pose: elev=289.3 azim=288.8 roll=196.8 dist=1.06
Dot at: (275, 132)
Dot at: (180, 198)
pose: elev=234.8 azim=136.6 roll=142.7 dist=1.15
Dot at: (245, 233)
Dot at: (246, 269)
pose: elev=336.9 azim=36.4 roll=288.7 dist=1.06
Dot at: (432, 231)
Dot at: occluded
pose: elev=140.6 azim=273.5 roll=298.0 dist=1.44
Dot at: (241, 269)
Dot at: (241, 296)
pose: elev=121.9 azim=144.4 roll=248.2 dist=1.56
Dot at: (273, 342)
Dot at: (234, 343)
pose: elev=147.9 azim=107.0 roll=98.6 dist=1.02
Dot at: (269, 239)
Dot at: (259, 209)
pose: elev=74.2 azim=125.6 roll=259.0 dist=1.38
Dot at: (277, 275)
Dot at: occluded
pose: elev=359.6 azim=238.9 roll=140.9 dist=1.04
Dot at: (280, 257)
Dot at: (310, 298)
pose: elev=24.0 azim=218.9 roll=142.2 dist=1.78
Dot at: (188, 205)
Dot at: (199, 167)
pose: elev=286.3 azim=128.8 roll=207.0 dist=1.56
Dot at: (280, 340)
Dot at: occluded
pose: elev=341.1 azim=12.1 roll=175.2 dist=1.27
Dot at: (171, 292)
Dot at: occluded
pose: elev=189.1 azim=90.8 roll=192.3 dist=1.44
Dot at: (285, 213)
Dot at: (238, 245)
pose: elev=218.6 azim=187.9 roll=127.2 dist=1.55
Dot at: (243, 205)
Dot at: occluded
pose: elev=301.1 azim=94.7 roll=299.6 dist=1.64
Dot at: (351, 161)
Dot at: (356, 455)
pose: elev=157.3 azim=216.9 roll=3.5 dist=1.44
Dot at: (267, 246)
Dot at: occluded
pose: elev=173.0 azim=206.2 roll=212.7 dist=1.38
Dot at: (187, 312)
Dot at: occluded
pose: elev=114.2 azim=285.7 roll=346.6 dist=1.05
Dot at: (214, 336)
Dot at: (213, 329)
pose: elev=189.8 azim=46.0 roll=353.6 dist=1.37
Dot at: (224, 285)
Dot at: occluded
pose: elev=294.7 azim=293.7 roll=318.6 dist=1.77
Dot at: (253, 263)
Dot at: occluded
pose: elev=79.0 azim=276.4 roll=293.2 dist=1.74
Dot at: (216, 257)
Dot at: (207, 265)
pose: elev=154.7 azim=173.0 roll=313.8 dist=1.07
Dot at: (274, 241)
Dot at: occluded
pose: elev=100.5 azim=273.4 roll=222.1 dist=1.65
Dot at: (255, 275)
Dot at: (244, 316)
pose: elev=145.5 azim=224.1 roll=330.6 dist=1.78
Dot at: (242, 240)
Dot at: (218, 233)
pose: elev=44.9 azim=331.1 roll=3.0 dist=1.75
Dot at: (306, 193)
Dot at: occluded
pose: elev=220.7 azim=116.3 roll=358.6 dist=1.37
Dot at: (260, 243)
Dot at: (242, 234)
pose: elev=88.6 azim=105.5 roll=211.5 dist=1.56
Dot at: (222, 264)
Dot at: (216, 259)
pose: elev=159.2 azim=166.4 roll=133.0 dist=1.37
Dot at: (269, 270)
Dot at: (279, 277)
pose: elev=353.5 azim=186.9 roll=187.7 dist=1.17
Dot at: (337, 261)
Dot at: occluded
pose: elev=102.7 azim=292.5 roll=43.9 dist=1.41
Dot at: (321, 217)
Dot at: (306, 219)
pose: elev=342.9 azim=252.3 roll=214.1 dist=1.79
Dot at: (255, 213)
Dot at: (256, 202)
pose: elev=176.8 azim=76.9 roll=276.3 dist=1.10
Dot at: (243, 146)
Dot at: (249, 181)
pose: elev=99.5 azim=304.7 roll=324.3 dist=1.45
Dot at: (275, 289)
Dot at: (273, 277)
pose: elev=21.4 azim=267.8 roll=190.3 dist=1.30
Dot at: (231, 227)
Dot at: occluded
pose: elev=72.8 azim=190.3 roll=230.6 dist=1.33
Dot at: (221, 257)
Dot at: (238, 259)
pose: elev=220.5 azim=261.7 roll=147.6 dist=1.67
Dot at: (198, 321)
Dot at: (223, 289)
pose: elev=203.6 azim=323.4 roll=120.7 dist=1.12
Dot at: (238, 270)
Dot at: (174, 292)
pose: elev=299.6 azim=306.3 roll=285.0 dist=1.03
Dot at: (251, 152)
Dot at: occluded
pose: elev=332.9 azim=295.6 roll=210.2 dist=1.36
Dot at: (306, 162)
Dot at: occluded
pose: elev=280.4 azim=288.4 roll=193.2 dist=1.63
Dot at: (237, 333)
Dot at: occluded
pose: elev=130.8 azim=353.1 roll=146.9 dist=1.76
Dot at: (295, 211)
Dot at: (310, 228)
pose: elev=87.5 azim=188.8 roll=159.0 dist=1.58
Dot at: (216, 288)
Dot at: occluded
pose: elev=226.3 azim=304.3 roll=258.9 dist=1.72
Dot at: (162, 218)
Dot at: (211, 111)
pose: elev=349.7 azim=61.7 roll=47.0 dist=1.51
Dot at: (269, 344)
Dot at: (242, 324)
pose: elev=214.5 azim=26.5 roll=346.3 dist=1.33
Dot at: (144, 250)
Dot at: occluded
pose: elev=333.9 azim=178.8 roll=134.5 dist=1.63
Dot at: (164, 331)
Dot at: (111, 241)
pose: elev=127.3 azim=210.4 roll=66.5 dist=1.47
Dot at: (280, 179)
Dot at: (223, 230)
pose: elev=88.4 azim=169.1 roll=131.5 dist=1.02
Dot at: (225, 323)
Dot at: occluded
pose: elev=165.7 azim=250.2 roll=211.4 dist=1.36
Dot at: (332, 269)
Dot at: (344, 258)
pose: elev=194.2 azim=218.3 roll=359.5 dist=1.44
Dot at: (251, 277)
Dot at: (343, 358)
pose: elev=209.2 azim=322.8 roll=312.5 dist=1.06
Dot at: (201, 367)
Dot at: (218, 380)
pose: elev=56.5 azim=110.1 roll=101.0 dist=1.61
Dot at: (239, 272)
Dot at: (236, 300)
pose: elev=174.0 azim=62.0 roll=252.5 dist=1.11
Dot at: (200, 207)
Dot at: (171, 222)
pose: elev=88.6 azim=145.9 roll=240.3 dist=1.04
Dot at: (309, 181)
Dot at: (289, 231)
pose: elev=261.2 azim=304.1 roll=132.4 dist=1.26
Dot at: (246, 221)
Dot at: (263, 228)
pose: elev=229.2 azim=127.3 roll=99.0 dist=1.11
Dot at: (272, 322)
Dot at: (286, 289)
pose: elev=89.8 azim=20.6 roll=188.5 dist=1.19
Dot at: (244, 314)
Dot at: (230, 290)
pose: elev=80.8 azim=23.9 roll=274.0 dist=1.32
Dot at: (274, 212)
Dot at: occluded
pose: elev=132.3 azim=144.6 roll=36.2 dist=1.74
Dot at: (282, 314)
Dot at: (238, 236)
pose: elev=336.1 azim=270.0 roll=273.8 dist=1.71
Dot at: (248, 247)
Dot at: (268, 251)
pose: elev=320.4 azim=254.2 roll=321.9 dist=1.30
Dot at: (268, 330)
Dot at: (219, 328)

* GOAL *
Copy out every line of the records above, keeping each character, number and space unchanged.

* FINAL RESULT *
pose: elev=289.3 azim=288.8 roll=196.8 dist=1.06
Dot at: (275, 132)
Dot at: (180, 198)
pose: elev=234.8 azim=136.6 roll=142.7 dist=1.15
Dot at: (245, 233)
Dot at: (246, 269)
pose: elev=336.9 azim=36.4 roll=288.7 dist=1.06
Dot at: (432, 231)
Dot at: occluded
pose: elev=140.6 azim=273.5 roll=298.0 dist=1.44
Dot at: (241, 269)
Dot at: (241, 296)
pose: elev=121.9 azim=144.4 roll=248.2 dist=1.56
Dot at: (273, 342)
Dot at: (234, 343)
pose: elev=147.9 azim=107.0 roll=98.6 dist=1.02
Dot at: (269, 239)
Dot at: (259, 209)
pose: elev=74.2 azim=125.6 roll=259.0 dist=1.38
Dot at: (277, 275)
Dot at: occluded
pose: elev=359.6 azim=238.9 roll=140.9 dist=1.04
Dot at: (280, 257)
Dot at: (310, 298)
pose: elev=24.0 azim=218.9 roll=142.2 dist=1.78
Dot at: (188, 205)
Dot at: (199, 167)
pose: elev=286.3 azim=128.8 roll=207.0 dist=1.56
Dot at: (280, 340)
Dot at: occluded
pose: elev=341.1 azim=12.1 roll=175.2 dist=1.27
Dot at: (171, 292)
Dot at: occluded
pose: elev=189.1 azim=90.8 roll=192.3 dist=1.44
Dot at: (285, 213)
Dot at: (238, 245)
pose: elev=218.6 azim=187.9 roll=127.2 dist=1.55
Dot at: (243, 205)
Dot at: occluded
pose: elev=301.1 azim=94.7 roll=299.6 dist=1.64
Dot at: (351, 161)
Dot at: (356, 455)
pose: elev=157.3 azim=216.9 roll=3.5 dist=1.44
Dot at: (267, 246)
Dot at: occluded
pose: elev=173.0 azim=206.2 roll=212.7 dist=1.38
Dot at: (187, 312)
Dot at: occluded
pose: elev=114.2 azim=285.7 roll=346.6 dist=1.05
Dot at: (214, 336)
Dot at: (213, 329)
pose: elev=189.8 azim=46.0 roll=353.6 dist=1.37
Dot at: (224, 285)
Dot at: occluded
pose: elev=294.7 azim=293.7 roll=318.6 dist=1.77
Dot at: (253, 263)
Dot at: occluded
pose: elev=79.0 azim=276.4 roll=293.2 dist=1.74
Dot at: (216, 257)
Dot at: (207, 265)
pose: elev=154.7 azim=173.0 roll=313.8 dist=1.07
Dot at: (274, 241)
Dot at: occluded
pose: elev=100.5 azim=273.4 roll=222.1 dist=1.65
Dot at: (255, 275)
Dot at: (244, 316)
pose: elev=145.5 azim=224.1 roll=330.6 dist=1.78
Dot at: (242, 240)
Dot at: (218, 233)
pose: elev=44.9 azim=331.1 roll=3.0 dist=1.75
Dot at: (306, 193)
Dot at: occluded
pose: elev=220.7 azim=116.3 roll=358.6 dist=1.37
Dot at: (260, 243)
Dot at: (242, 234)
pose: elev=88.6 azim=105.5 roll=211.5 dist=1.56
Dot at: (222, 264)
Dot at: (216, 259)
pose: elev=159.2 azim=166.4 roll=133.0 dist=1.37
Dot at: (269, 270)
Dot at: (279, 277)
pose: elev=353.5 azim=186.9 roll=187.7 dist=1.17
Dot at: (337, 261)
Dot at: occluded
pose: elev=102.7 azim=292.5 roll=43.9 dist=1.41
Dot at: (321, 217)
Dot at: (306, 219)
pose: elev=342.9 azim=252.3 roll=214.1 dist=1.79
Dot at: (255, 213)
Dot at: (256, 202)
pose: elev=176.8 azim=76.9 roll=276.3 dist=1.10
Dot at: (243, 146)
Dot at: (249, 181)
pose: elev=99.5 azim=304.7 roll=324.3 dist=1.45
Dot at: (275, 289)
Dot at: (273, 277)
pose: elev=21.4 azim=267.8 roll=190.3 dist=1.30
Dot at: (231, 227)
Dot at: occluded
pose: elev=72.8 azim=190.3 roll=230.6 dist=1.33
Dot at: (221, 257)
Dot at: (238, 259)
pose: elev=220.5 azim=261.7 roll=147.6 dist=1.67
Dot at: (198, 321)
Dot at: (223, 289)
pose: elev=203.6 azim=323.4 roll=120.7 dist=1.12
Dot at: (238, 270)
Dot at: (174, 292)
pose: elev=299.6 azim=306.3 roll=285.0 dist=1.03
Dot at: (251, 152)
Dot at: occluded
pose: elev=332.9 azim=295.6 roll=210.2 dist=1.36
Dot at: (306, 162)
Dot at: occluded
pose: elev=280.4 azim=288.4 roll=193.2 dist=1.63
Dot at: (237, 333)
Dot at: occluded
pose: elev=130.8 azim=353.1 roll=146.9 dist=1.76
Dot at: (295, 211)
Dot at: (310, 228)
pose: elev=87.5 azim=188.8 roll=159.0 dist=1.58
Dot at: (216, 288)
Dot at: occluded
pose: elev=226.3 azim=304.3 roll=258.9 dist=1.72
Dot at: (162, 218)
Dot at: (211, 111)
pose: elev=349.7 azim=61.7 roll=47.0 dist=1.51
Dot at: (269, 344)
Dot at: (242, 324)
pose: elev=214.5 azim=26.5 roll=346.3 dist=1.33
Dot at: (144, 250)
Dot at: occluded
pose: elev=333.9 azim=178.8 roll=134.5 dist=1.63
Dot at: (164, 331)
Dot at: (111, 241)
pose: elev=127.3 azim=210.4 roll=66.5 dist=1.47
Dot at: (280, 179)
Dot at: (223, 230)
pose: elev=88.4 azim=169.1 roll=131.5 dist=1.02
Dot at: (225, 323)
Dot at: occluded
pose: elev=165.7 azim=250.2 roll=211.4 dist=1.36
Dot at: (332, 269)
Dot at: (344, 258)
pose: elev=194.2 azim=218.3 roll=359.5 dist=1.44
Dot at: (251, 277)
Dot at: (343, 358)
pose: elev=209.2 azim=322.8 roll=312.5 dist=1.06
Dot at: (201, 367)
Dot at: (218, 380)
pose: elev=56.5 azim=110.1 roll=101.0 dist=1.61
Dot at: (239, 272)
Dot at: (236, 300)
pose: elev=174.0 azim=62.0 roll=252.5 dist=1.11
Dot at: (200, 207)
Dot at: (171, 222)
pose: elev=88.6 azim=145.9 roll=240.3 dist=1.04
Dot at: (309, 181)
Dot at: (289, 231)
pose: elev=261.2 azim=304.1 roll=132.4 dist=1.26
Dot at: (246, 221)
Dot at: (263, 228)
pose: elev=229.2 azim=127.3 roll=99.0 dist=1.11
Dot at: (272, 322)
Dot at: (286, 289)
pose: elev=89.8 azim=20.6 roll=188.5 dist=1.19
Dot at: (244, 314)
Dot at: (230, 290)
pose: elev=80.8 azim=23.9 roll=274.0 dist=1.32
Dot at: (274, 212)
Dot at: occluded
pose: elev=132.3 azim=144.6 roll=36.2 dist=1.74
Dot at: (282, 314)
Dot at: (238, 236)
pose: elev=336.1 azim=270.0 roll=273.8 dist=1.71
Dot at: (248, 247)
Dot at: (268, 251)
pose: elev=320.4 azim=254.2 roll=321.9 dist=1.30
Dot at: (268, 330)
Dot at: (219, 328)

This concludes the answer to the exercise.